Setting goals and smashing them!

The definition of success appears to differ between individuals. To some, success is measured by the amount of wealth a person has accumulated, to others it is doing what they love. The Oxford dictionary defines success as “A person or thing that achieves desired aims or attains fame, wealth, etc.” There are two parts to this definition. Firstly, a person who sets and obtains that goal is considered to be successful. Secondly, a person can be considered successful if they have acquired fame or wealth. In actual fact, the definition of success is simply “A person or thing that achieves desired aims”. This is because a person whom achieves fame or wealth would have set a goal to achieve such things and is therefore, considered a success.

In setting a goal, there are two key main principles. The first principle is to set an ‘ultimate’ goal. This is the overall outcome you wish to achieve and could be anything from spending more time with your loved ones to travelling the world. The goal should to be far beyond your current capabilities and should not be possible to achieve, without the need to undertake considerable action. It is essential that you do not the set the ‘ultimate’ goal too low and that it is beyond your current reach. The main reason for this is that the growth which you will experience as you march boldly towards your goal will enable you to achieve far beyond what you ever imagined possible.

In setting the ‘ultimate’ goal, it is essential that it is given considerable thought. An excellent technique is to lie on your bed in silence or with relaxing music and to completely clear your mind. Close your eyes and think of nothing. Breathe slowly, deeply and completely detach yourself from the world. This can difficult for some at first, but bear with it as it will prove beneficial in the future. Once you have cleared your mind, start picturing your perfect life and focus on specific details. Visualisation is a very powerful technique and can be utilised in the future in order to assist you in achieving your goal, but the process does not work for everyone. If you find yourself unable to visualise your future, adopt the same principles and ask yourself questions such as the following:

  • If Money were no object what would I do?
  • What would improve my quality of life?
  • What changes would I like to see in my life?
  • What do I want to experience?
  • What do I wish I had done in the past?
  • What would I love to have?
  • How would I like my life to be different?

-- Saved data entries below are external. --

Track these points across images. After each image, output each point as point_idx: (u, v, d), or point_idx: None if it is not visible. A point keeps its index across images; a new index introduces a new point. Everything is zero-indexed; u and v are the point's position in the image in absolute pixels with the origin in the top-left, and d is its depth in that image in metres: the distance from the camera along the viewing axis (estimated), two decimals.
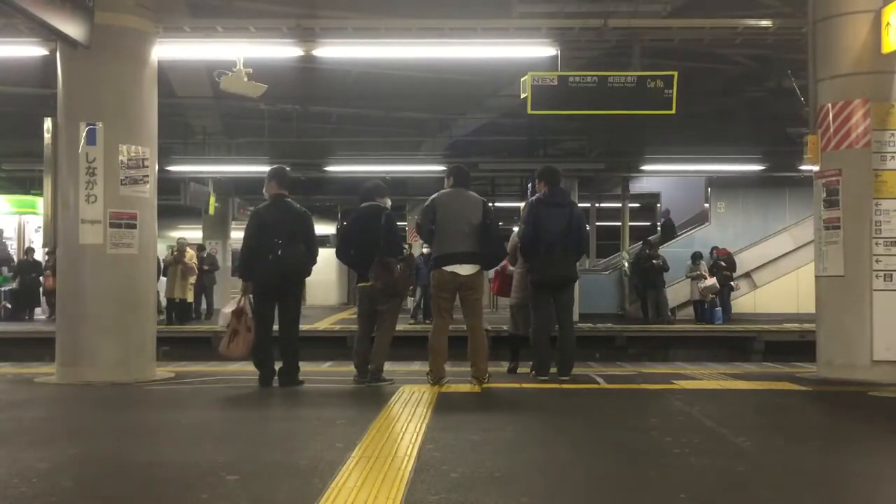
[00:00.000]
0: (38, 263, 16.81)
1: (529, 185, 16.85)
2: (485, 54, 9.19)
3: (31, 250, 17.24)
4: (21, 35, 8.36)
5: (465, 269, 6.47)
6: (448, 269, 6.48)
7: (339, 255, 7.13)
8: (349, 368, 7.05)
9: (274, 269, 6.49)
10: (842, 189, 7.26)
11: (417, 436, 4.57)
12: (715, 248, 16.74)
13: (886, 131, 7.13)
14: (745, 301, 17.40)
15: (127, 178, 7.08)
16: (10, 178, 18.45)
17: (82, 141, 6.98)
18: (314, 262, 6.78)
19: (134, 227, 7.08)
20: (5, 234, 18.96)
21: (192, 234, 19.56)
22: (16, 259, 17.74)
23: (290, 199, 6.81)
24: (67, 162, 7.07)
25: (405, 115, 16.66)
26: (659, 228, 19.71)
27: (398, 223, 8.38)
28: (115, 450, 4.43)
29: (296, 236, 6.61)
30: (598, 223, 21.64)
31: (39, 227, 15.84)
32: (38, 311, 17.02)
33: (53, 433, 4.94)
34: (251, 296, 6.61)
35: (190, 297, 15.67)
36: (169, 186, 15.27)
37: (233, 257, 20.85)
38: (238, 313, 6.52)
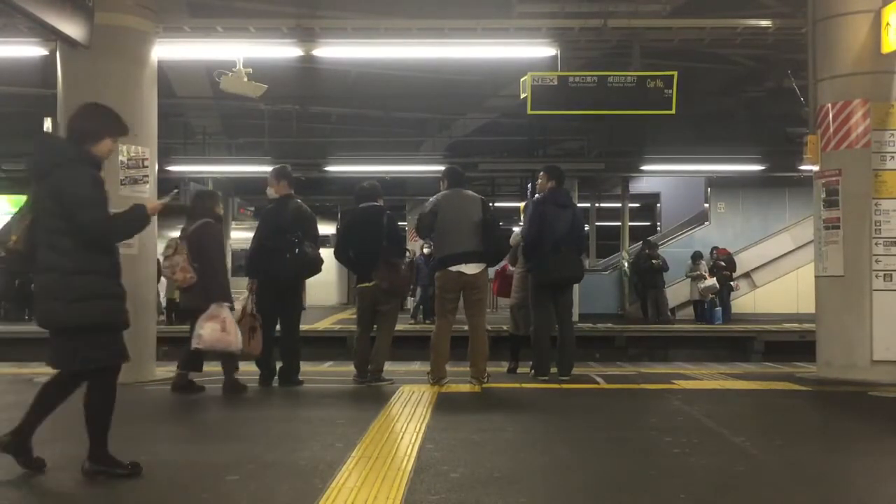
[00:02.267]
0: None
1: (529, 185, 16.84)
2: (485, 54, 9.19)
3: None
4: (21, 35, 8.36)
5: (470, 269, 6.47)
6: (453, 269, 6.48)
7: (337, 255, 7.12)
8: (349, 368, 7.05)
9: (290, 266, 6.50)
10: (842, 189, 7.26)
11: (417, 436, 4.57)
12: (715, 248, 16.74)
13: (886, 131, 7.13)
14: (745, 301, 17.41)
15: (127, 178, 7.07)
16: (10, 178, 18.44)
17: None
18: (321, 261, 6.83)
19: None
20: None
21: None
22: None
23: (299, 199, 6.83)
24: None
25: (405, 115, 16.65)
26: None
27: (398, 223, 8.38)
28: (115, 450, 4.41)
29: (306, 235, 6.64)
30: (598, 223, 21.64)
31: None
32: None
33: (54, 433, 4.93)
34: (253, 295, 6.62)
35: None
36: (169, 186, 15.22)
37: (233, 257, 20.84)
38: (249, 311, 6.53)
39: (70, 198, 3.53)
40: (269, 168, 7.27)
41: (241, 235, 20.46)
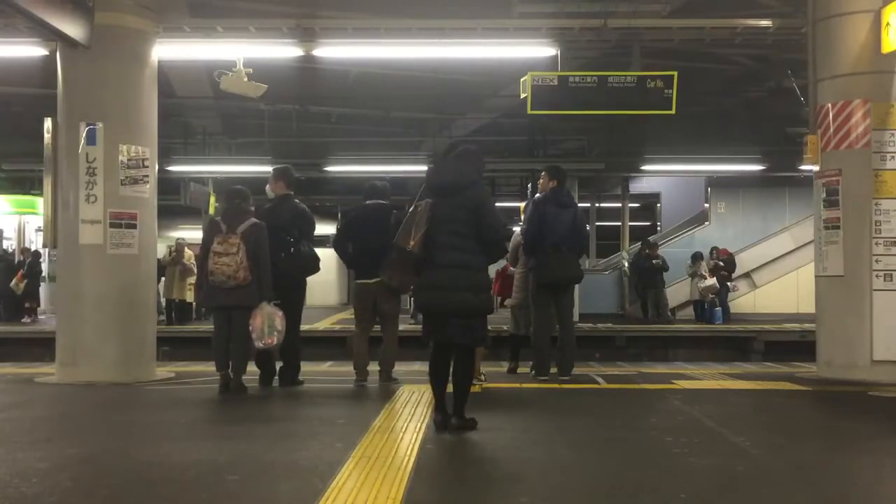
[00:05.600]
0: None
1: (530, 186, 16.82)
2: (485, 54, 9.19)
3: (27, 250, 17.23)
4: (21, 35, 8.37)
5: None
6: None
7: (336, 246, 7.09)
8: (349, 368, 7.03)
9: (285, 265, 6.49)
10: (842, 189, 7.25)
11: (417, 436, 4.57)
12: (715, 248, 16.73)
13: (886, 131, 7.13)
14: (745, 301, 17.39)
15: (127, 178, 7.07)
16: (10, 178, 18.44)
17: (82, 141, 6.98)
18: (318, 259, 6.81)
19: (134, 227, 7.08)
20: (5, 235, 18.95)
21: (192, 234, 19.55)
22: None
23: (296, 200, 6.81)
24: (67, 162, 7.06)
25: (405, 115, 16.65)
26: None
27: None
28: (115, 450, 4.43)
29: (303, 235, 6.63)
30: (598, 223, 21.63)
31: (39, 227, 15.82)
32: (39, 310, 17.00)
33: (53, 433, 4.94)
34: None
35: (189, 298, 15.62)
36: (169, 186, 15.25)
37: None
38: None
39: (484, 208, 4.68)
40: (269, 168, 7.27)
41: None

Setting the goal is the first step towards achieving it. If you have not yet set your goal, don’t worry it will come to you. Every person is different and some take longer than others to realise what it is that they truly want.

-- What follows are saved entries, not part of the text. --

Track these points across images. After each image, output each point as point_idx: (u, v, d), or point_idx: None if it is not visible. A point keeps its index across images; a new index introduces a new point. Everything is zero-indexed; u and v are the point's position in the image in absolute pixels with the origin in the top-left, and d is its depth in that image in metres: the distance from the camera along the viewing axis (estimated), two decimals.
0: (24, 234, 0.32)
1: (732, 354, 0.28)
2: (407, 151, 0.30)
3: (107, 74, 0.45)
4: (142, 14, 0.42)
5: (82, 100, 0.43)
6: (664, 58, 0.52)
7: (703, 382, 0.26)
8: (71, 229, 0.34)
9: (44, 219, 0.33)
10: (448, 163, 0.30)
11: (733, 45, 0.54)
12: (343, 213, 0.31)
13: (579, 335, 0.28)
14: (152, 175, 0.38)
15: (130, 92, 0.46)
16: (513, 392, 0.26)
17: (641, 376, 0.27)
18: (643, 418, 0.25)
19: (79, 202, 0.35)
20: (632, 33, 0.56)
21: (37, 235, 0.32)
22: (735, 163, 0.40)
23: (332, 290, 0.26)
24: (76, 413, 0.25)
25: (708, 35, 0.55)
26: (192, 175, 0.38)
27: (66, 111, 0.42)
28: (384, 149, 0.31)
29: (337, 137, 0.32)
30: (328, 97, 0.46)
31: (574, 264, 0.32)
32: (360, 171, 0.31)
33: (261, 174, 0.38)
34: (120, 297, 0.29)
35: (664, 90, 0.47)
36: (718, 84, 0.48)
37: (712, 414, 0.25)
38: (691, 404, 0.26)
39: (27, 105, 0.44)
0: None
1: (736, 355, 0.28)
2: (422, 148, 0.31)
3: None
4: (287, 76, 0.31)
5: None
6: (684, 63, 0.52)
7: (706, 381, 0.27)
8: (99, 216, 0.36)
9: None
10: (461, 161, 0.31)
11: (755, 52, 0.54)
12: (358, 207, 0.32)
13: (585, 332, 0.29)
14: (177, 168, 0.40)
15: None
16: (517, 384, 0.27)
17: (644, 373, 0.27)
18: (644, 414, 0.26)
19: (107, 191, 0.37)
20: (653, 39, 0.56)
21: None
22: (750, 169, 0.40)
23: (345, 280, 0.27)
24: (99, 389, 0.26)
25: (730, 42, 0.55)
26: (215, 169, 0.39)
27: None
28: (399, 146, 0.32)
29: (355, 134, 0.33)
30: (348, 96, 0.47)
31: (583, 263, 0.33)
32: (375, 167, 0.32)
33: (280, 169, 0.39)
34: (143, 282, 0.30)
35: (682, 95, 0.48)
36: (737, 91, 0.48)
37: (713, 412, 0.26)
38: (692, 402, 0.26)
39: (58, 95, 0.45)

The second principle relates to ‘milestone’ goals. As the name suggests, these are smaller goals that are set with the aim of progressing towards the achievement of the ‘ultimate’ gaol. Here you look at the ‘ultimate’ goal and determine the steps you must take in order to achieve it. Setting the initial ‘milestone’ goals can be thought of as an ideas phase and can take a considerable amount of time to establish. At this stage, you may have no idea whatsoever as to how you are going to achieve your goal; I certainly didn’t. Don’t worry; this is perfectly fine, if not expected. Below is an example of the process in order to assist you:

Ultimate Goal: Obtain Financial Independence

                 Milestone 1 – Get a Better Job

                          Milestone: Obtain a career in Software Development

                                    Milestone – Attend University

                                              Milestone – Attend College

In the above example, the goal setter’s ‘Ultimate’ goal is to obtain financial independence. The first step towards this would is to obtain a better position through a career change. Following a review of potential careers, the goal setter has decided that they would be suited to a career in Software Development. The career requires a bachelor’s degree, which the goal setter does not possess. A review of university courses has indicated that applications must have a minimum of three A-Levels at grade A. The goal setter possesses no formal qualifications and therefore, must attend a college in the first instance.

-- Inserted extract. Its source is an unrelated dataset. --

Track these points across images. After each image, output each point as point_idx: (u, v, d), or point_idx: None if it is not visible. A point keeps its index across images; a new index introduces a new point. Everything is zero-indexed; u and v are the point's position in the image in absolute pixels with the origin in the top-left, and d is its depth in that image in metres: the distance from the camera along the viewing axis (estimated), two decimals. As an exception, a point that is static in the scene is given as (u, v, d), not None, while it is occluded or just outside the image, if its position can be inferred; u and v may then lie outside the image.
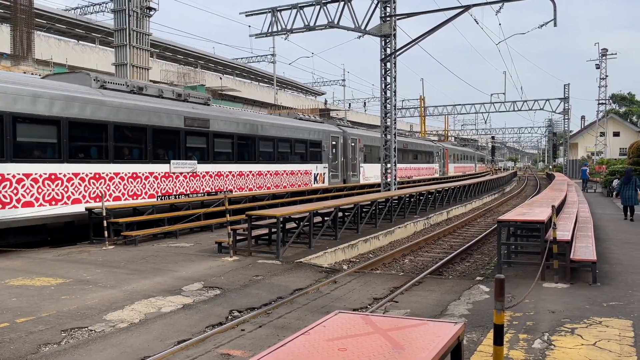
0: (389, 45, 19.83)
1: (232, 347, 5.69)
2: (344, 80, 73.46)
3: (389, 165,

The most difficult part of the process is determining the initial steps that must be taken. But once realised, the goal setter is provided with a series of tasks that must be completed in order to progress towards their ‘ultimate’ goal. It is also possible to add further smaller ‘milestone’ goals as and when they appear, for example:

Milestone 1 – Attend University

          Milestone – Obtain 1st Class Honours degree

                     Milestone – Publish Research

In the above example, the goal setter obtained good grades at university and decided to aim for an overall grade of 1st Class Honours. Whilst working on a research project, the goal setter made excellent progress and publishing the research became a ‘milestone’ goal.

Milestone’ goal setting is essential in order to achieve a larger objective. It is common for a person to become overwhelmed by the scale of the journey ahead. By breaking the ‘ultimate’ goal in to several manageable steps, the goal setter is more likely achieve that which they desire. Not every ‘ultimate’ goal has to be live changing, but the principle of setting ‘milestone’ goals still applies. The above process of goal setting, not only allows the individual to achieve the milestone goal, but to significantly surpass their initial expectations.

Goalsetting is absolutely essential in achieving success; no question about it. Nobody arrives at the top by accident. Without goals, we would simply wonder aimlessly through life with no direction and achieve nothing. How can you hit a target you are not aiming for?

 To quote the great motivational speaker, Mr Les Brown, “aim for the moon because even if you miss, you’ll land amongst the stars”.